■ **TO DO**:
Exactly reproduce the lines from the one holding "88 190 3.06" through the final line of the listing below, with both ends included and nothing else.

■ ■ ■ ■ ■

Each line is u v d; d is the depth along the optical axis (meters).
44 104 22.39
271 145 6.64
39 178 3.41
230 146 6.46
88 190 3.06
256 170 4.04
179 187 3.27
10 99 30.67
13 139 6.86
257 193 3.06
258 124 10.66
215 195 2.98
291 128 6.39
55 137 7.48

■ ■ ■ ■ ■

■ **REPLY**:
88 190 3.06
256 170 4.04
179 187 3.27
10 99 30.67
13 139 6.86
257 193 3.06
258 124 10.66
215 195 2.98
291 128 6.39
55 137 7.48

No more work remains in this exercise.